In line with the recent laws and reforms that the State of Qatar has put in place to improve labour migration governance for temporary contractual workers, an online meeting was held between the International Organization for Migration (IOM)’s mission in Qatar and the National Committee to Combat Human Trafficking on 18 December, International Migrants Day.
According to recently published government statistics, there were over 2 million migrant workers in Qatar in 2020.
Last August, the State of Qatar announced new measures effectively dismantling the sponsorship system, enacting new laws to remove the No-Objection Certificate (NOC) that, previously, workers were required to obtain from an employer if they wished to change jobs. Under the new law, workers are allowed to change employers freely under certain conditions.

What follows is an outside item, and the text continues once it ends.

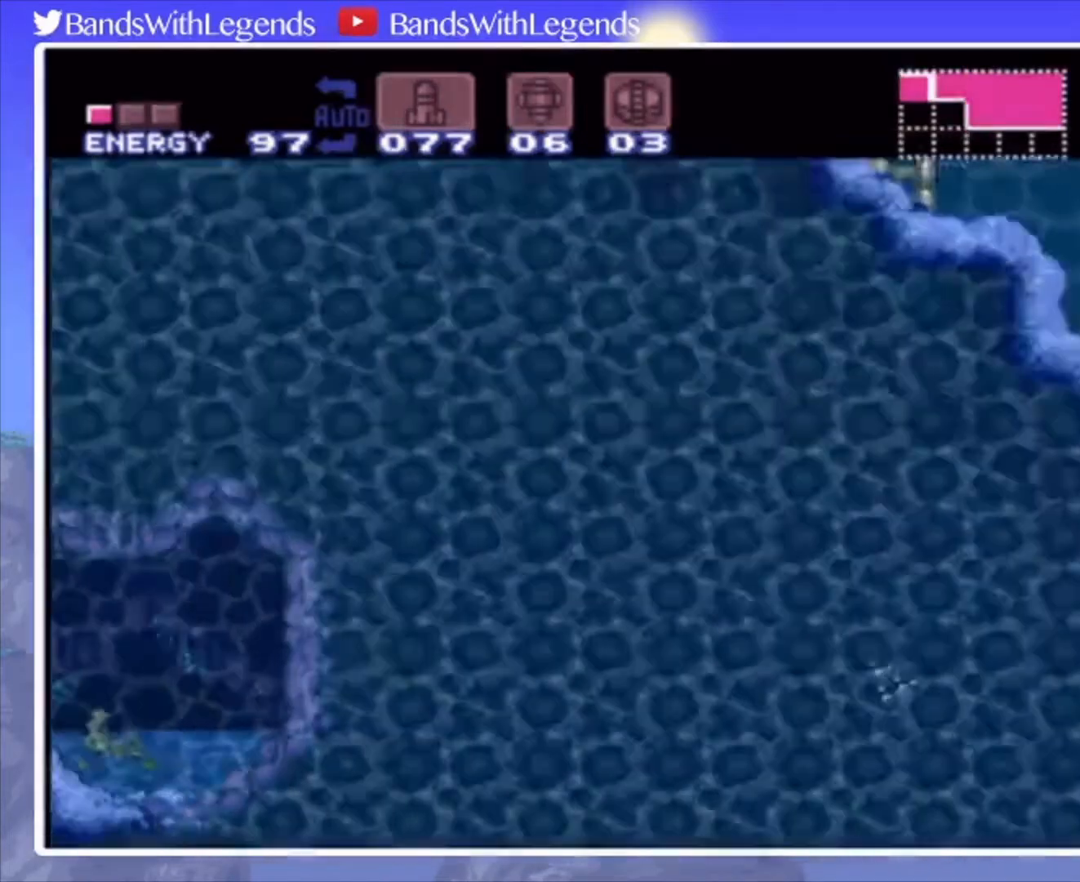
{"buttons": ["CIRCLE", "DPAD_LEFT"], "events": []}
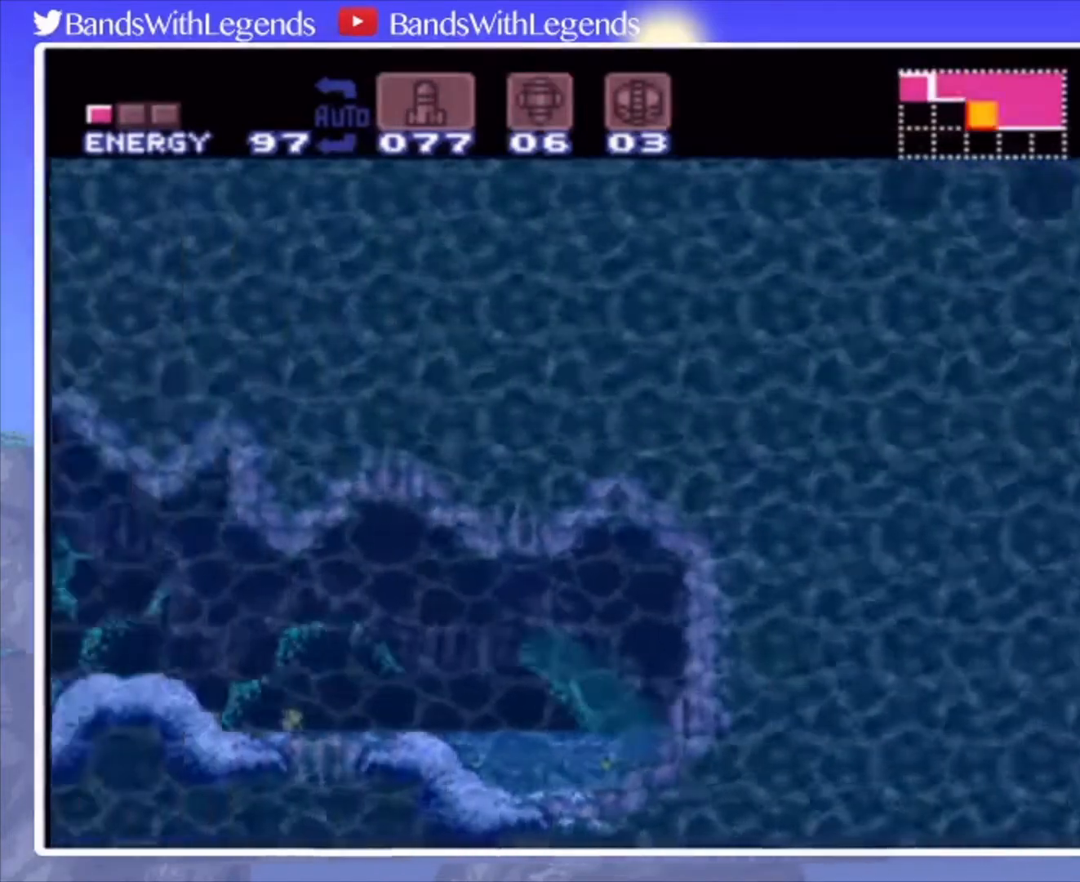
{"buttons": ["CIRCLE", "L2", "R2", "DPAD_LEFT"], "events": [[167, "DPAD_UP", "down"], [233, "DPAD_UP", "up"], [367, "R2", "down"], [400, "R2", "up"], [433, "L2", "down"], [500, "R2", "down"]]}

Qatar has also introduced a national minimum wage which applies to workers in all sectors, including domestic workers. The minimum wage is expected to come into effect in March 2021. The minimum wage has been set at QAR 1,000 per month (the equivalent of USD 275) as a basic wage, QAR 500 per month (USD 137) allocated for accommodation expenses and QAR 300 per month (USD 82) for food, unless the employer already provides adequate food or accommodation for the employee or domestic worker. Previously, Qatar had also made illegal certain acts such as the confiscation of workers passports and identity documents, and charging of illegal recruitment fees to workers.
The aim of the meeting was to discuss ways to increase cooperation and develop new partnerships to build the capacity of national cadres on counter-trafficking. This falls under the Qatari government’s efforts to support ongoing reforms and goes in line with the Qatar National Vision 2030 and the Qatar National Development Strategy.
Both parties agreed to step up cooperation to combat human trafficking in all its facets. This will be done through a new project that targets representatives from various entities to create a national specialized team. Both parties recognized the need for a strong awareness-raising component that will inform the general public about acts and behaviors that violate national laws and regulations.